2.5.1. Network Structure

TensorFlow, the deep learning library, was introduced. The CNN model was built by using the computing environment provided by Spyder. After data preprocessing, the experimental data should be processed to make the input size conform to of the model. The 3-channel specified length sEMG data segments are used as inputs, their corresponding action labels are used as outputs, and sparse categorical cross-entropy is introduced as a loss function to calculate the cross-entropy loss between the predicted and true labels.
The CNN consists of four convolutional layers and three fully connected layers (as shown in Figure 7). The first convolutional layer extract local time-domain features from the sliced sEMG data. Then, higher-level features are extracted through the second, third, and fourth layers of convolution. Meanwhile, the batch normalization and ReLU activation functions are used to increase the robustness of the model. After that, the pooling layer is used to reduce the dimension of each feature map of the input vector. Then, those features are combined by the last three full connection layers. The dense layer multiplies the feature tensor and the weight and adds the offset term. The dropout layer randomly zeros some of the divine elements to prevent overfitting. Finally, the dense layer uses the Softmax activation function to convert the output value into a probability distribution and output classification results for 6 different actions. It is worth noting that the pooling layer used here is a global average pooling of the output of the convolution layer. It has no trainable parameters, so as to reduce the number of parameters in the full connection layer, improves the generalization ability of the model, and further reduces the risk of overfitting of the model.

2.5.2. Hyperparameter

In the training process, the batch size was 10, the learning rate (LR) was 0.001, and the epoch was 45. An Adam optimizer was used to optimize convolutional kernel parameters and update weights. The evaluation metric was accuracy. During training, the model saved the optimal weights, the weights with the best performance on the validation set through a callback function. If the performance of the model on the validation set does not improve after 12 iterations, the training is be stopped, and the optimal weights are restored.

3. Results

3.1. Original sEMG Data

Taking the raw sEMG training dataset of subject A1 as an example, the sEMG response curves for each action in multiple response cycles are shown in Figures S1–S6. The abscissa in the figure represents time, where the negative value represents the time before the stopping recording timepoint. The ordinate represents the voltage difference obtained from two action electrodes, which can be used to represent the intensity of muscle contraction. It can be observed that during the execution of the actions, the amplitude of the electromyographic signal may suddenly increase and form a peak. These spikes are usually short in duration and may exhibit sharp peaks, which are random and have no correlation with the response signal of the set action.

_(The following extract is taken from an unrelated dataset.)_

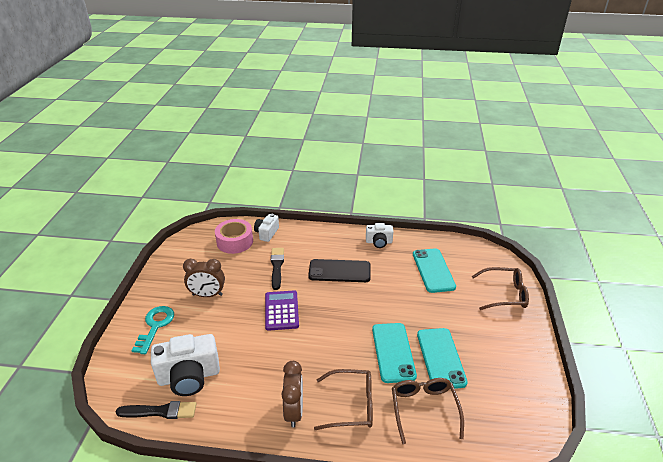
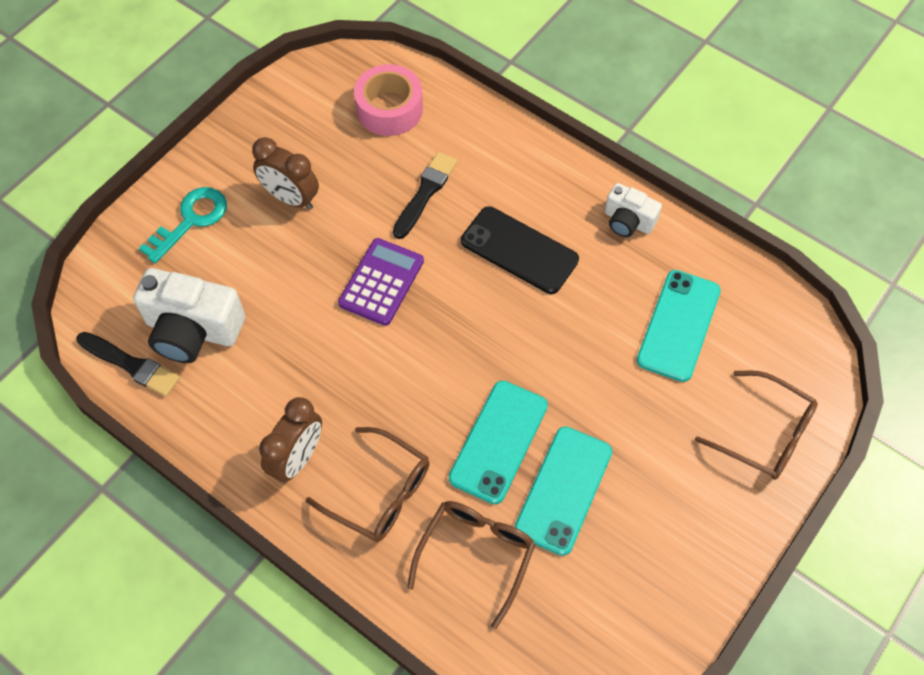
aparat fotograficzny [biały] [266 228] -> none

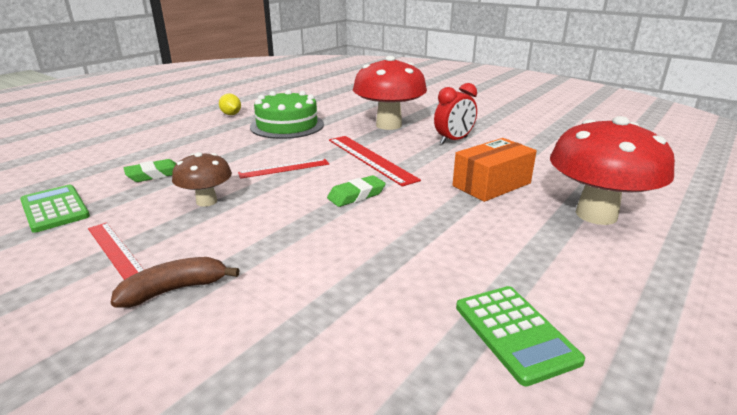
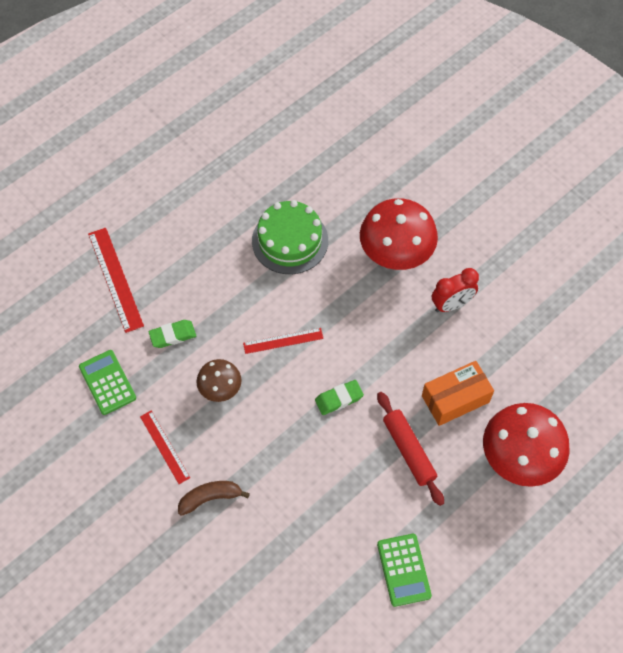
linijka [czerwony] [375 161] -> linijka [czerwony] [116 280], shifted
none -> wałek do ciasta [czerwony] [410 449]
cytryna [żółty] [230 104] -> none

3.2. Preprocessing Results

After data partition from the original sEMG training data of subject A1 by using the muscle contraction starting point capture method, the single-action sEMG data segment was fully extracted. Then, the interference of peak noise was effectively eliminated through filtering.
As shown in Figure 8 (taking the first four samples of A1 subject performing action 1 as an example), a relatively smooth sample signal was obtained, and good consistency was shown in multiple single-action data segments.

3.3. Sample Selection

The original sEMG data contain some samples that deviate significantly from the standard sample signal. When these nonstandard samples are fed into the model for training, the CNN recognition model has a larger recognition range for the subject’s actions, which can lead to misidentification of nonstandard actions. Furthermore, due to the fact that standardized actions have been set, it can affect the effectiveness of rehabilitation. Therefore, it is necessary to eliminate nonstandard samples.
As shown in Figure 9, the response intensity recorded from each muscle during different action execution are different. However, the response trend shows significant consistency within each segment. Taking actions 2 (toe off) and 4 (toe off and heel off) as examples (as shown in Figure 9b,d), during the execution of action 2, channel 2, recording the intensity of rectus femoris contraction, there is a very short duration peak, corresponding to the brief process of rectus femoris contraction causing the toe off. During the execution of action 4, channel 2 and channel 3 (tibialis anterior muscle) showed peaks in turn, and the amplitude of these two channels decreased rapidly. Channel 1 (gastrocnemius muscle) was almost stable near the baseline because of its minor correlation with this action. In addition, we also added the sEMG response curves of another subject (A2) in the support file (as shown in Figure S7), whose signal trend showed good agreement with that of subject A1. However, a slight difference in the signal amplitude of the sEMG response between subjects A2 and A1 during performing actions 2 and 5 can be found, which was caused by individual muscle strength differences. Typically, in the case of a person of approximate age, individuals with greater muscular capacity will contract their corresponding muscles more strongly when performing the same movement, resulting in a greater EMG signal amplitude [29].
The stable values (corresponding to resting potential), peaks (corresponding to muscle contraction ability), and durations (corresponding to the speed of action execution) of the response waveform within the normal range are beneficial variables for the recognition model. However, waveforms with significant differences in the number of peaks, duration, and peak values in the sample are abnormal samples that need to be removed. The abnormal samples mainly include abnormal response peak size (much larger than the normal response peak, abnormal response peak (with additional response peaks), and no response peak (without response during the execution cycle). The waveform diagrams are shown in Figure S7a–c, which have been removed from the dataset.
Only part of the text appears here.